Grimes, who worked at Kline & Specter for more than a year and a half providing litigation support as a law clerk before becoming an attorney with the firm, focuses her current practice on medical malpractice and catastrophic injury litigation.

As a student at Kline Law, Grimes won the CALI Excellence for the Future Award for Best Student Performance for coursework in Evidence; Advanced Trial Advocacy: Law and Medicine; Advanced Trial Advocacy: Trials of the Century; Education Law; Legal Methods II; and Introduction to Trial Advocacy. She was also given the award for the top student in the Civil Litigation & Dispute Resolution concentration.
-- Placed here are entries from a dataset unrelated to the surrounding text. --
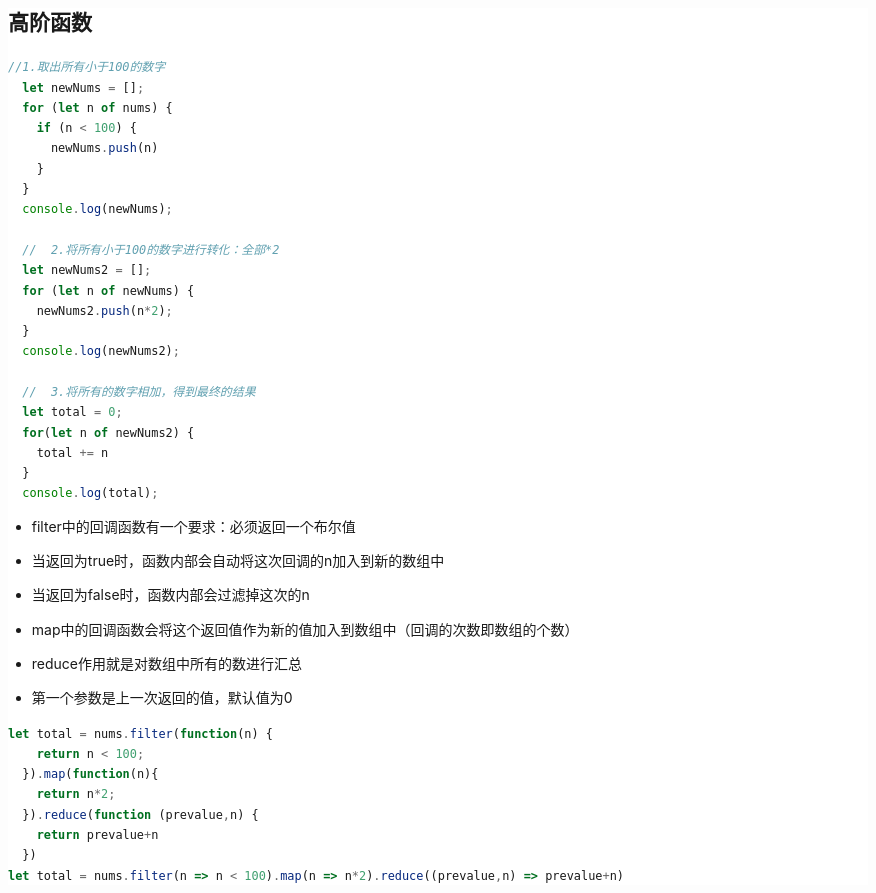 

## 高阶函数

```js
//1.取出所有小于100的数字
  let newNums = [];
  for (let n of nums) {
    if (n < 100) {
      newNums.push(n)
    }
  }
  console.log(newNums);

  //  2.将所有小于100的数字进行转化：全部*2
  let newNums2 = [];
  for (let n of newNums) {
    newNums2.push(n*2);
  }
  console.log(newNums2);

  //  3.将所有的数字相加，得到最终的结果
  let total = 0;
  for(let n of newNums2) {
    total += n
  }
  console.log(total);
```



+ filter中的回调函数有一个要求：必须返回一个布尔值
+ 当返回为true时，函数内部会自动将这次回调的n加入到新的数组中
+ 当返回为false时，函数内部会过滤掉这次的n



+ map中的回调函数会将这个返回值作为新的值加入到数组中（回调的次数即数组的个数）



+ reduce作用就是对数组中所有的数进行汇总
+ 第一个参数是上一次返回的值，默认值为0

```js
let total = nums.filter(function(n) {
    return n < 100;
  }).map(function(n){
    return n*2;
  }).reduce(function (prevalue,n) {
    return prevalue+n
  })
let total = nums.filter(n => n < 100).map(n => n*2).reduce((prevalue,n) => prevalue+n)
```



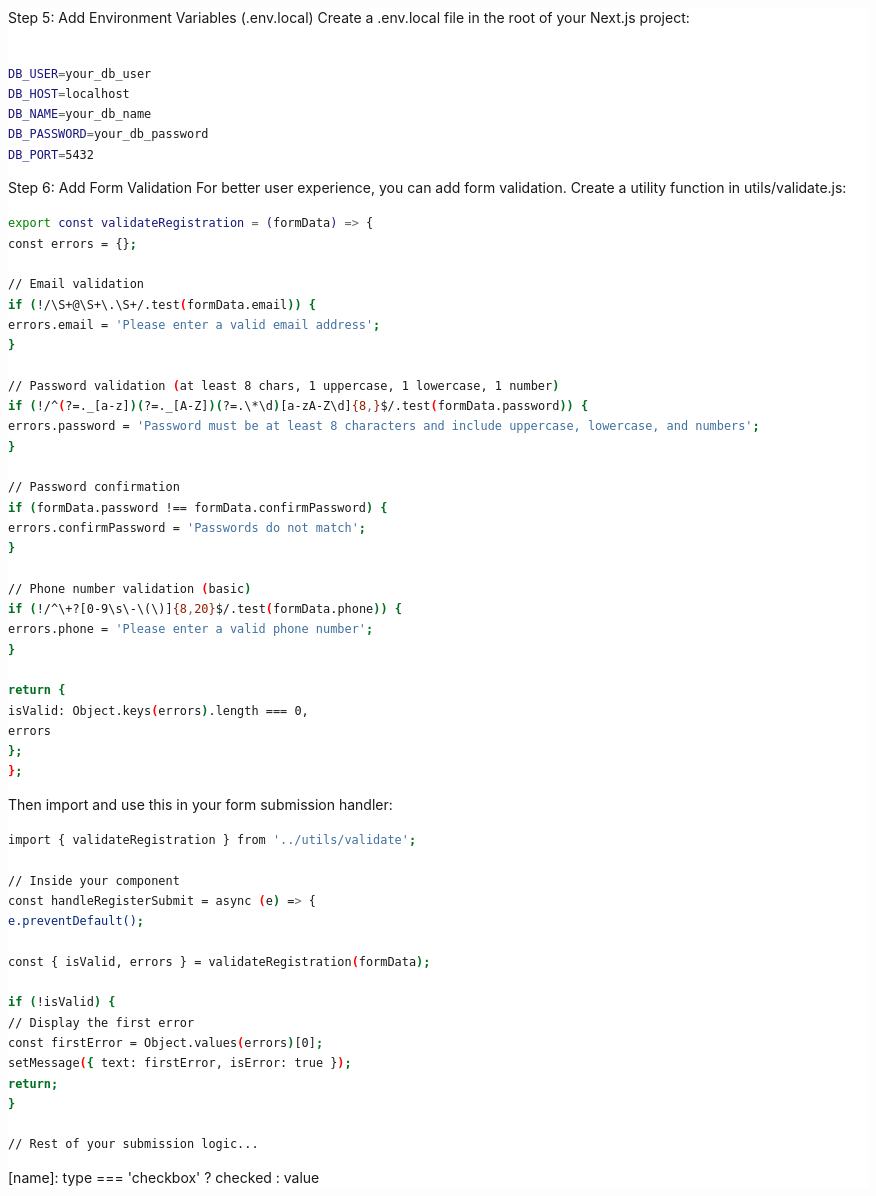 Step 5: Add Environment Variables (.env.local)
Create a .env.local file in the root of your Next.js project:

```bash

DB_USER=your_db_user
DB_HOST=localhost
DB_NAME=your_db_name
DB_PASSWORD=your_db_password
DB_PORT=5432
```

Step 6: Add Form Validation
For better user experience, you can add form validation. Create a utility function in utils/validate.js:

```bash
export const validateRegistration = (formData) => {
const errors = {};

// Email validation
if (!/\S+@\S+\.\S+/.test(formData.email)) {
errors.email = 'Please enter a valid email address';
}

// Password validation (at least 8 chars, 1 uppercase, 1 lowercase, 1 number)
if (!/^(?=._[a-z])(?=._[A-Z])(?=.\*\d)[a-zA-Z\d]{8,}$/.test(formData.password)) {
errors.password = 'Password must be at least 8 characters and include uppercase, lowercase, and numbers';
}

// Password confirmation
if (formData.password !== formData.confirmPassword) {
errors.confirmPassword = 'Passwords do not match';
}

// Phone number validation (basic)
if (!/^\+?[0-9\s\-\(\)]{8,20}$/.test(formData.phone)) {
errors.phone = 'Please enter a valid phone number';
}

return {
isValid: Object.keys(errors).length === 0,
errors
};
};
```

Then import and use this in your form submission handler:

```bash
import { validateRegistration } from '../utils/validate';

// Inside your component
const handleRegisterSubmit = async (e) => {
e.preventDefault();

const { isValid, errors } = validateRegistration(formData);

if (!isValid) {
// Display the first error
const firstError = Object.values(errors)[0];
setMessage({ text: firstError, isError: true });
return;
}

// Rest of your submission logic...
```

[name]: type === 'checkbox' ? checked : value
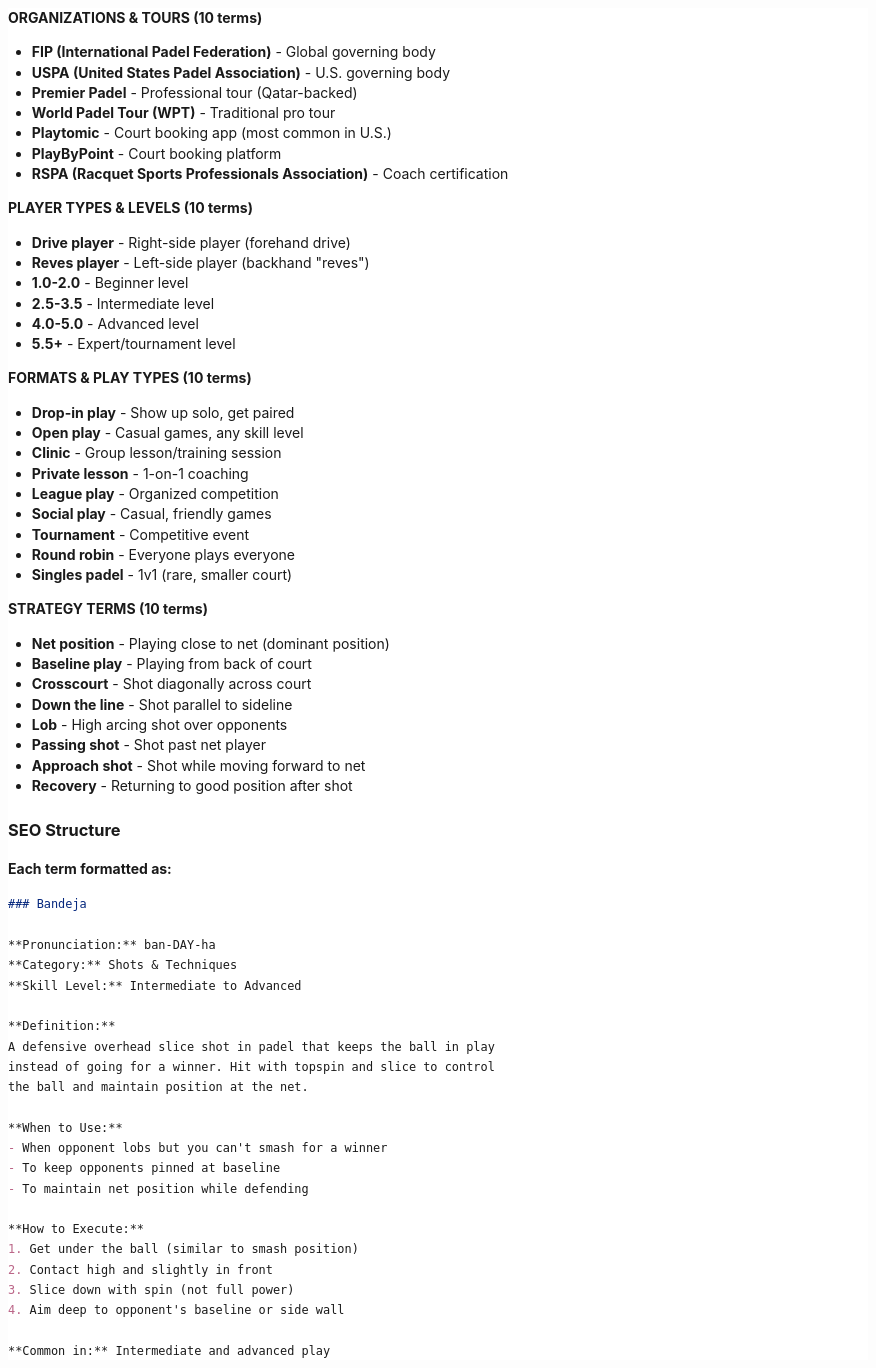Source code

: **ORGANIZATIONS & TOURS (10 terms)**
- **FIP (International Padel Federation)** - Global governing body
- **USPA (United States Padel Association)** - U.S. governing body
- **Premier Padel** - Professional tour (Qatar-backed)
- **World Padel Tour (WPT)** - Traditional pro tour
- **Playtomic** - Court booking app (most common in U.S.)
- **PlayByPoint** - Court booking platform
- **RSPA (Racquet Sports Professionals Association)** - Coach certification

**PLAYER TYPES & LEVELS (10 terms)**
- **Drive player** - Right-side player (forehand drive)
- **Reves player** - Left-side player (backhand "reves")
- **1.0-2.0** - Beginner level
- **2.5-3.5** - Intermediate level
- **4.0-5.0** - Advanced level
- **5.5+** - Expert/tournament level

**FORMATS & PLAY TYPES (10 terms)**
- **Drop-in play** - Show up solo, get paired
- **Open play** - Casual games, any skill level
- **Clinic** - Group lesson/training session
- **Private lesson** - 1-on-1 coaching
- **League play** - Organized competition
- **Social play** - Casual, friendly games
- **Tournament** - Competitive event
- **Round robin** - Everyone plays everyone
- **Singles padel** - 1v1 (rare, smaller court)

**STRATEGY TERMS (10 terms)**
- **Net position** - Playing close to net (dominant position)
- **Baseline play** - Playing from back of court
- **Crosscourt** - Shot diagonally across court
- **Down the line** - Shot parallel to sideline
- **Lob** - High arcing shot over opponents
- **Passing shot** - Shot past net player
- **Approach shot** - Shot while moving forward to net
- **Recovery** - Returning to good position after shot

### SEO Structure

**Each term formatted as:**
```markdown
### Bandeja

**Pronunciation:** ban-DAY-ha  
**Category:** Shots & Techniques  
**Skill Level:** Intermediate to Advanced

**Definition:**
A defensive overhead slice shot in padel that keeps the ball in play 
instead of going for a winner. Hit with topspin and slice to control 
the ball and maintain position at the net.

**When to Use:**
- When opponent lobs but you can't smash for a winner
- To keep opponents pinned at baseline
- To maintain net position while defending

**How to Execute:**
1. Get under the ball (similar to smash position)
2. Contact high and slightly in front
3. Slice down with spin (not full power)
4. Aim deep to opponent's baseline or side wall

**Common in:** Intermediate and advanced play  
```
Grimes won the Kline & Specter Award for Exceptional Advocacy given to the graduating student who demonstrates outstanding performance as a member of the Kline Law Trial Team. As competitor and inaugural president of the trial team, Grimes won the prestigious Texas Young Lawyers Association’s regional trial competition in 2021 and 2022 and the Best Advocate award in 2021. Her team also was a quarterfinalist in the national competition in 2021.

As an individual, Grimes competed in 2022 in the Top Gun competition, an invitation-only contest for the nation’s 16 best individual mock trial advocates. She currently serves as a coach of the trial team at Kline Law and works with students in trial advocacy and evidence to prepare them for national mock trial competitions.

As a law student, Grimes was an assistant to two law school professors teaching Trial Advocacy, and she was a Marshall-Brennan Constitutional Literacy Project Fellow instructing a course in constitutional law to high school students at the Philadelphia Military Academy, where she also coached students for the annual moot court competition.
Grimes earned her bachelor’s degree at Barrett, the Honors College at Arizona State University. While there, she also studied abroad at the University of Ghana, where she held an internship at The Ghana Blind Union, helping blind and visually impaired students improve computer literacy and presentation skills.

While in law school, Grimes was an intern for Philadelphia VIP, a group that helps find lawyers to provide free legal services to low-income residents who face legal threats to their housing, family and income. She also interned with the Defender Association of Philadelphia, which provides legal services to 70 percent of people arrested on criminal charges in the city.

As an undergraduate, Grimes worked with the ASU Foundation raising funding for scholarships, student clubs and organizations, faculty programs, research and athletics, while she also had acting roles in training videos used to help organizations at Arizona State raise charitable funds.

Grimes was in the Honors Choir, singing first soprano, at ASU. She has also performed in the theater and has played piano since a child, an endeavor about which she says: “It is my passion, second only to trial advocacy.”